USWeb
- Founded: 1995; 31 years ago
- Founders: Joe Firmage; Toby Corey; Sheldon Laube;
- Defunct: 1999
- Fate: Acquired by Whittman-Hart

= USWeb =

American design agency (1995–1999)

USWeb was an interactive design agency founded in 1995 by former Novell executives Joe Firmage, Toby Corey, Ken Campbell, Jim Heffernan and Sheldon Laube during the dot com bubble. USWeb made its first public offering on the NASDAQ exchange in late 1997. In September 1998, the company announced that it would merge with CKS; it became USWeb/CKS. In late 1999 the company announced that it was being acquired by Whittmann-Hart, a Chicago-based internet consultancy.

On March 1, 2000, the combined company was renamed marchFIRST, Inc. It went bankrupt in 2001.

== Business model ==

USWeb's business model focused on acquisitions of small, independent web design firms and their client bases, with the company's public stock as payment; in all, it bought more than three dozen other companies. Critics, including competitors and analysts, expressed skepticism citing doubts that USWeb would find a niche market in an industry that put a high premium on innovation, and questioned its ability to sustain client retention and growth with its brand and services.

As the company grew, it offered business strategy consulting, brand marketing, website design, backend engineering, usability, and one of the first SEO marketing practices.

== History ==

In late 1998, as the merger of USWeb and CKS was being finalized, one of the founders and CEO of USWeb, Joseph P. Firmage, was asked to step down as CEO after he claimed to have been visited by extraterrestrials in his bedroom. Firmage publicly claimed that extraterrestrials had revealed advanced technologies to him and knowledge of alien civilizations.

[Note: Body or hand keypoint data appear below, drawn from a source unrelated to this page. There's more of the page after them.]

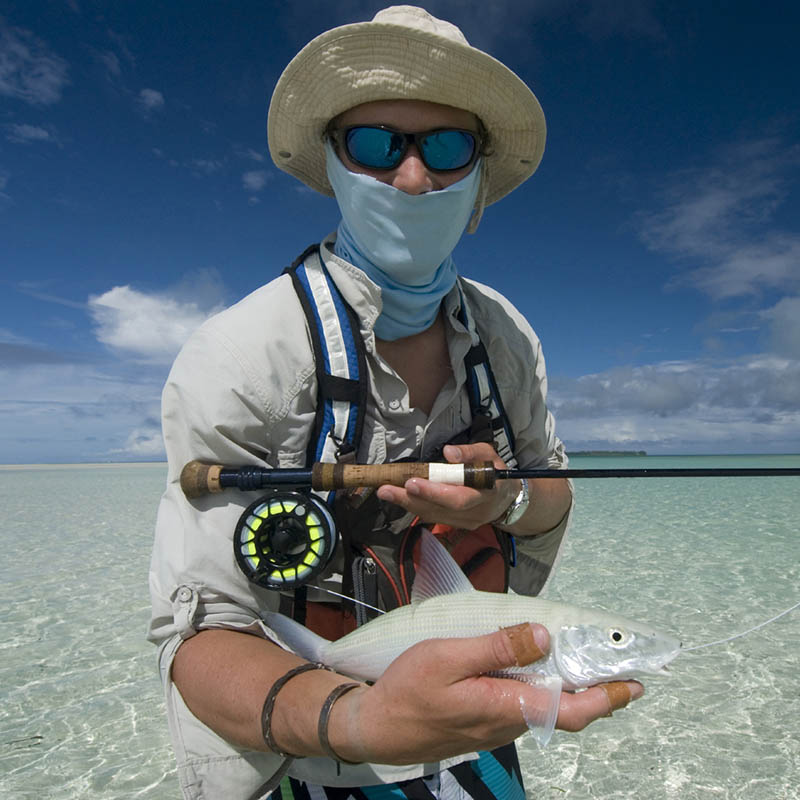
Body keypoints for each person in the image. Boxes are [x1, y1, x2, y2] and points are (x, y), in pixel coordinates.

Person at [148, 6, 644, 799]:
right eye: (376, 145)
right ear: (333, 162)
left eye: (446, 147)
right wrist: (363, 724)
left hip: (479, 734)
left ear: (479, 175)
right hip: (306, 752)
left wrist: (508, 500)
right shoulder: (242, 353)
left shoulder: (507, 338)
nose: (413, 178)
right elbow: (201, 634)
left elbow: (553, 493)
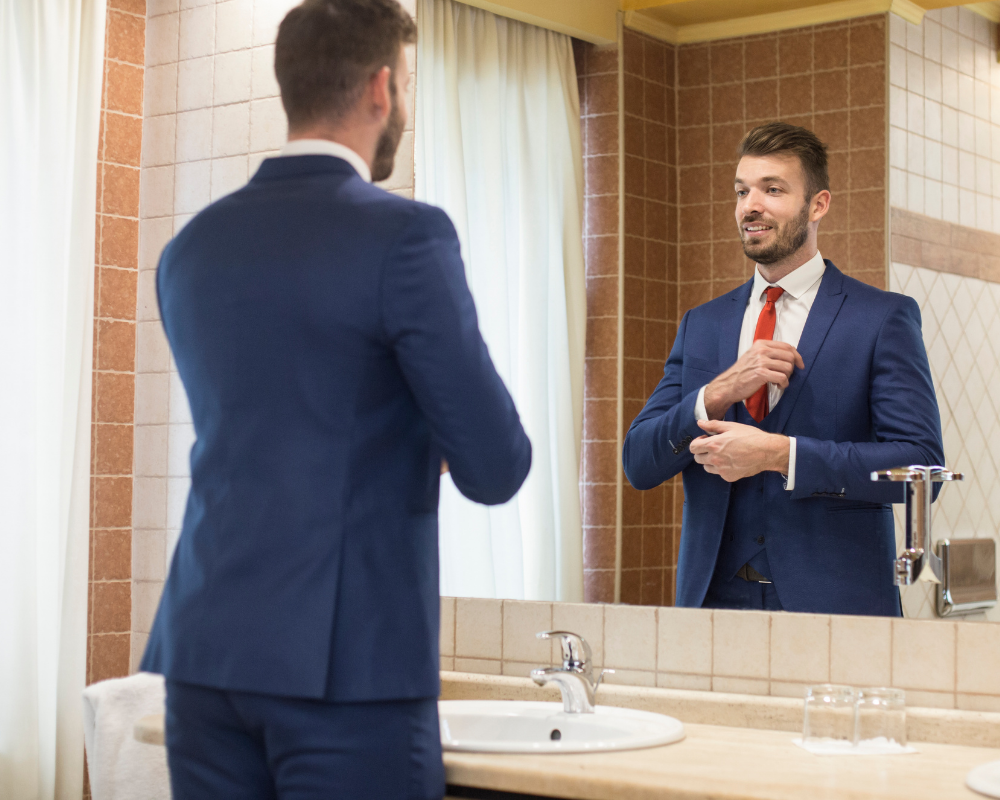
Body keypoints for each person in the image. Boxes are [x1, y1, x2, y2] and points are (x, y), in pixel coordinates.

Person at [140, 1, 532, 797]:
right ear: (383, 89)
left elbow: (283, 409)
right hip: (347, 664)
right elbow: (496, 466)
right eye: (410, 87)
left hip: (204, 652)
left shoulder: (190, 249)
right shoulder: (405, 237)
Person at [622, 122, 943, 616]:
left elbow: (924, 470)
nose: (751, 205)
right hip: (713, 606)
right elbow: (639, 463)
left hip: (838, 607)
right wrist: (717, 390)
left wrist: (783, 455)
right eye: (742, 190)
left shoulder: (881, 318)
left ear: (818, 205)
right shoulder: (702, 325)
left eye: (773, 189)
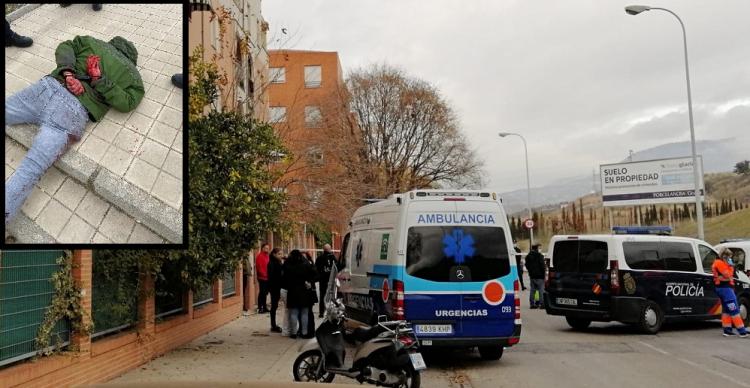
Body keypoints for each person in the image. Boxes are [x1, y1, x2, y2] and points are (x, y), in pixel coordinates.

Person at [5, 35, 144, 226]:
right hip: (73, 112)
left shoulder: (90, 41)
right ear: (132, 59)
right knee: (30, 170)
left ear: (112, 43)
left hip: (48, 88)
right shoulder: (134, 76)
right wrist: (99, 80)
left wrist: (68, 74)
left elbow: (65, 45)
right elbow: (128, 102)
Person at [281, 250, 317, 339]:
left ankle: (293, 333)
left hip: (292, 291)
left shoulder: (288, 265)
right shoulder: (305, 264)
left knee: (293, 313)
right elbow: (313, 273)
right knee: (304, 313)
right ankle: (304, 332)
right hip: (304, 291)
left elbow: (284, 277)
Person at [712, 248, 748, 338]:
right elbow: (728, 275)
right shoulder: (720, 263)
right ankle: (742, 331)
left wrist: (728, 271)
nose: (730, 259)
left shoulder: (719, 262)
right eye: (729, 257)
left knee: (726, 310)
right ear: (725, 256)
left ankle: (727, 330)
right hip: (725, 289)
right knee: (734, 309)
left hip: (723, 288)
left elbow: (727, 276)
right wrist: (730, 266)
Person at [316, 244, 336, 317]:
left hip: (322, 280)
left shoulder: (319, 258)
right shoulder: (333, 257)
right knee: (331, 296)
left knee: (322, 296)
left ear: (323, 249)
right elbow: (336, 267)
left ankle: (321, 312)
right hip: (331, 280)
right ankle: (330, 312)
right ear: (330, 249)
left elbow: (316, 269)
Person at [267, 248, 284, 333]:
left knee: (275, 306)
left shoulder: (277, 262)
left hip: (277, 287)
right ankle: (273, 325)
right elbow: (272, 277)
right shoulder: (272, 263)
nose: (281, 256)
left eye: (281, 254)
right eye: (279, 254)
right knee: (274, 306)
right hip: (274, 288)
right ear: (274, 254)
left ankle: (273, 325)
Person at [525, 244, 546, 309]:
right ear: (537, 248)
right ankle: (542, 304)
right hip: (540, 276)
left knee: (532, 290)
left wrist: (530, 271)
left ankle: (532, 304)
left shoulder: (528, 256)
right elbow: (542, 266)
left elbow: (526, 265)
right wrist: (544, 274)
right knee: (541, 290)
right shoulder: (540, 256)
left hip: (532, 276)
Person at [303, 251, 318, 336]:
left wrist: (310, 282)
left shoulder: (311, 266)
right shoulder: (308, 265)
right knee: (307, 312)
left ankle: (310, 331)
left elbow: (316, 277)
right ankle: (308, 330)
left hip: (309, 291)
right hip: (307, 291)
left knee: (308, 312)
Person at [255, 243, 271, 313]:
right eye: (266, 248)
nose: (267, 249)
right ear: (262, 248)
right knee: (262, 293)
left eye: (268, 248)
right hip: (262, 278)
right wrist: (264, 275)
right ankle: (260, 307)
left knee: (265, 293)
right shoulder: (259, 256)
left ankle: (264, 307)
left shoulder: (267, 256)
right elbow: (259, 268)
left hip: (267, 278)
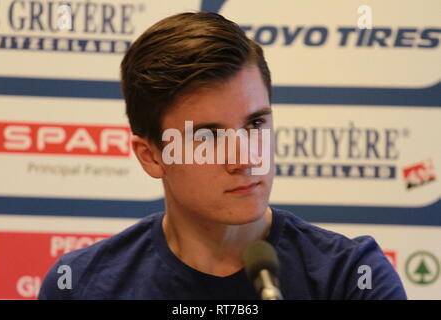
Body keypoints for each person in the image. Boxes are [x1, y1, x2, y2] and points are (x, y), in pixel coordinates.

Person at [38, 12, 407, 300]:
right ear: (151, 156)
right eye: (208, 136)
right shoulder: (80, 285)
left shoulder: (353, 279)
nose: (245, 158)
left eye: (256, 123)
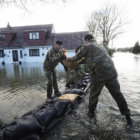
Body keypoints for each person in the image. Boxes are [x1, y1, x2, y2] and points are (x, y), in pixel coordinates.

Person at [67, 34, 136, 128]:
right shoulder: (100, 46)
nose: (84, 42)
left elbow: (76, 57)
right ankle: (129, 120)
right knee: (118, 95)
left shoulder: (87, 46)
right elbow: (91, 58)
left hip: (99, 75)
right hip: (111, 73)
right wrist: (80, 62)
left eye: (84, 41)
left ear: (86, 40)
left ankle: (90, 115)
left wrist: (67, 59)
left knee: (93, 95)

In early 1999, after Firmage had moved to a consulting role at USWeb/CKS, Robert Shaw assumed the role of CEO of the company. In December 1999, the company announced it was being acquired by Whittmann-Hart, a Chicago-based internet consultancy, followed by a name change, to marchFIRST, Inc., in early 2000; Shaw became the company's Chairman while Robert Bernard, the CEO of Whittman-Hart, continued in that position in the now larger company.

marchFIRST, Inc. went bankrupt in April 2001; in May 2001 it was dissolved.